Os policiais militares que estavam em Paraisópolis, na Zona Sul de São Paulo, na madrugada em que nove jovens morreram em um baile funk, em dezembro do ano passado, começaram a ser ouvidos pela Divisão de Homicídios do Departamento de Homicídios de Proteção à Pessoa (DHPP) da Polícia Civil no último dia 6.

Dois dos nove mortos no tumulto durante a ação da Polícia Militar no baile funk eram de Mogi das Cruzes. De acordo com as investigações, os jovens Gabriel Rogério de Moraes, de 20 anos, e Bruno Gabriel dos Santos, 22, foram pisoteadas durante a madrugada de 1º de dezembro, na confusão entre a Polícia Militar e moradores da comunidade.

A Secretaria de Estado da Segurança Pública (SPP) informou que o inquérito segue em andamento pela Divisão de Homicídios do DHPP e que oito policiais militares envolvidos na ação já prestaram depoimento e outros serão ouvidos nos próximos dias.

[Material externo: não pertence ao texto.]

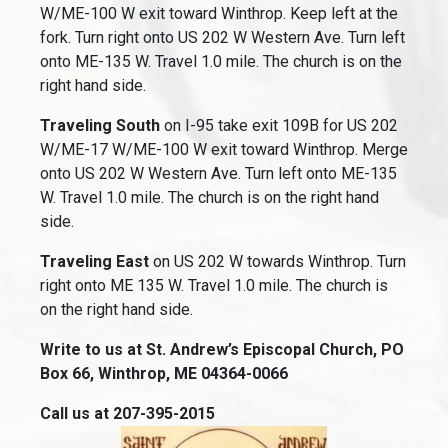
W/ME-100 W exit toward Winthrop. Keep left at the
fork. Turn right onto US 202 W Western Ave. Turn left
onto ME-135 W. Travel 1.0 mile. The church is on the
right hand side.
Traveling South
on I-95 take exit 109B for US 202
W/ME-17 W/ME-100 W exit toward Winthrop. Merge
onto US 202 W Western Ave. Turn left onto ME-135
W. Travel 1.0 mile. The church is on the right hand
side.
Traveling East
on US 202 W towards Winthrop. Turn
right onto ME 135 W. Travel 1.0 mile. The church is
on the right hand side.
Write to us at St. Andrew’s Episcopal Church, PO
Box 66, Winthrop, ME 04364-0066
Call us at 207-395-2015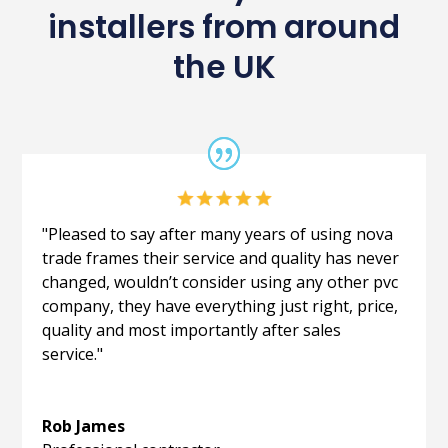
installers from around
the UK
"Pleased to say after many years of using nova
trade frames their service and quality has never
changed, wouldn’t consider using any other pvc
company, they have everything just right, price,
quality and most importantly after sales
service."
Rob James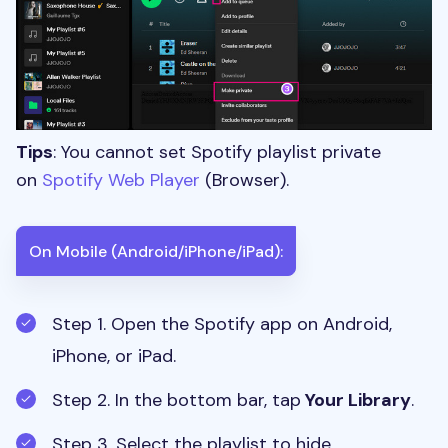
Tips
: You cannot set Spotify playlist private
on
Spotify Web Player
(Browser).
On Mobile (Android/iPhone/iPad):
Step 1. Open the Spotify app on Android,
iPhone, or iPad.
Step 2.
In the bottom bar, tap
Your Library
.
Step 3. Select the playlist to hide.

Para tentar esclarecer a atuação dos PMs durante a madrugada, os responsáveis pela investigação recriaram a comunidade com imagens tridimensionais, virtualmente, para verificar a posição de dos policiais envolvidos na ação.

No dia em que as oitivas na Policia Civil, os delegados ouviram uma tenente que comandava parte das equipes em serviço e outros dois policiais que trabalharam na ação.

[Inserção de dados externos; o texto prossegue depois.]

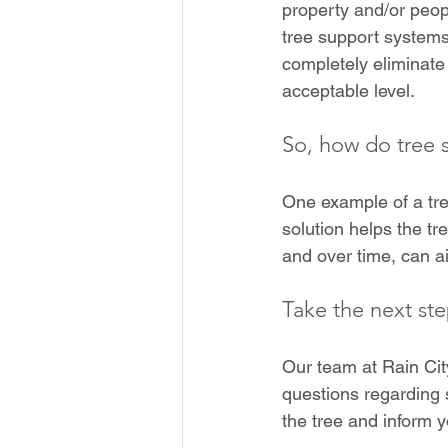
property and/or peop
tree support systems
completely eliminate 
acceptable level. 
So, how do tree 
One example of a tre
solution helps the t
and over time, can ai
Take the next st
Our team at Rain Cit
questions regarding s
the tree and inform y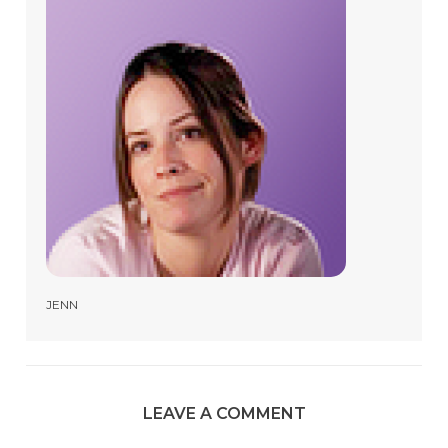
JENN
LEAVE A COMMENT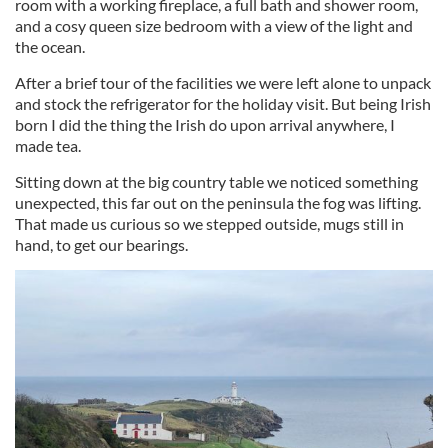
room with a working fireplace, a full bath and shower room,
and a cosy queen size bedroom with a view of the light and
the ocean.
After a brief tour of the facilities we were left alone to unpack
and stock the refrigerator for the holiday visit. But being Irish
born I did the thing the Irish do upon arrival anywhere, I
made tea.
Sitting down at the big country table we noticed something
unexpected, this far out on the peninsula the fog was lifting.
That made us curious so we stepped outside, mugs still in
hand, to get our bearings.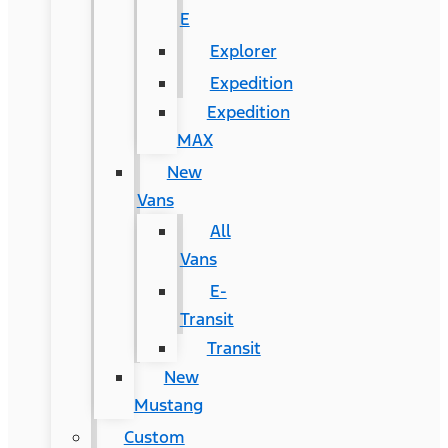
E
Explorer
Expedition
Expedition
MAX
New
Vans
All
Vans
E-
Transit
Transit
New
Mustang
Custom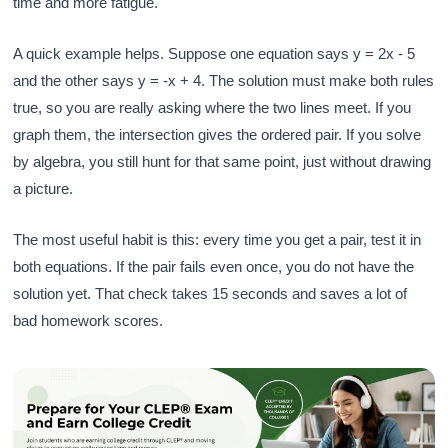
time and more fatigue.
A quick example helps. Suppose one equation says y = 2x - 5
and the other says y = -x + 4. The solution must make both rules
true, so you are really asking where the two lines meet. If you
graph them, the intersection gives the ordered pair. If you solve
by algebra, you still hunt for that same point, just without drawing
a picture.
The most useful habit is this: every time you get a pair, test it in
both equations. If the pair fails even once, you do not have the
solution yet. That check takes 15 seconds and saves a lot of
bad homework scores.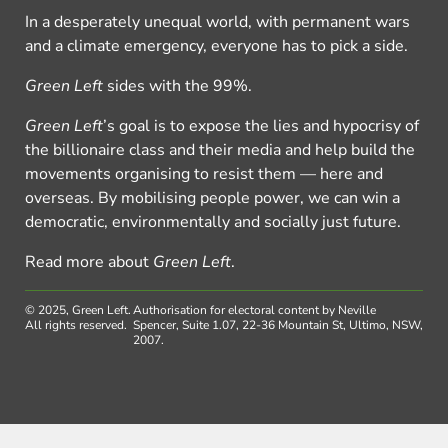
In a desperately unequal world, with permanent wars
and a climate emergency, everyone has to pick a side.
Green Left
sides with the 99%.
Green Left
’s goal is to expose the lies and hypocrisy of
the billionaire class and their media and help build the
movements organising to resist them — here and
overseas. By mobilising people power, we can win a
democratic, environmentally and socially just future.
Read more about
Green Left
.
© 2025, Green Left.
Authorisation for electoral content by Neville
All rights reserved.
Spencer, Suite 1.07, 22-36 Mountain St, Ultimo, NSW,
2007.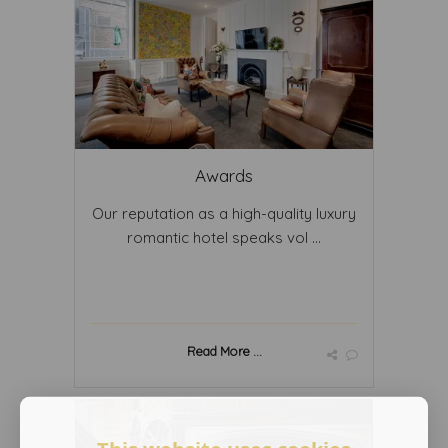
Awards
Our reputation as a high-quality luxury
romantic hotel speaks vol ...
Read More ...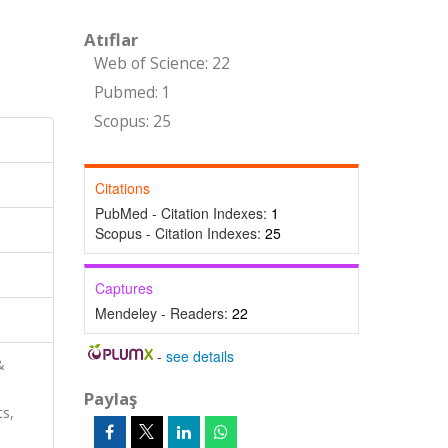
Atıflar
Web of Science: 22
Pubmed: 1
Scopus: 25
Citations
PubMed - Citation Indexes:
1
Scopus - Citation Indexes:
25
Captures
Mendeley - Readers:
22
-
see details
&
Paylaş
ts,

A todos os 31 policiais que participaram da ação será feita o mesmo questionamento: em que local cada um estava quando ocorreram o tumulto e as mortes.

Em fevereiro passado, a Corregedoria da Polícia Militar de São Paulo concluiu o inquérito referente à conduta dos policiais envolvidos na ação. Na oportunidade, a corregedoria decidiu pelo arquivamento da investigação, alegando que os policiais agiram de forma lícita, e em legítima defesa. Ainda de acordo com o inquérito, assinado pelo encarregado capitão Rafael Oliveira Cazella, os policiais envolvidos na ação sequer praticaram alguma infração militar.

Um dia após o caso, a Ouvidoria das Polícias do Estado de São Paulo solicitou que os policiais militares envolvidos na ocorrência fossem afastados do serviço operacional das ruas. O pedido foi feito em ofício encaminhado à Corregedoria da Polícia Militar. Dias depois, reportagem veiculada no Mogi News mostrou que o arquivamento do processo gerou revolta em familiares e amigos dos jovens que morreram, incluindo dois mogianos.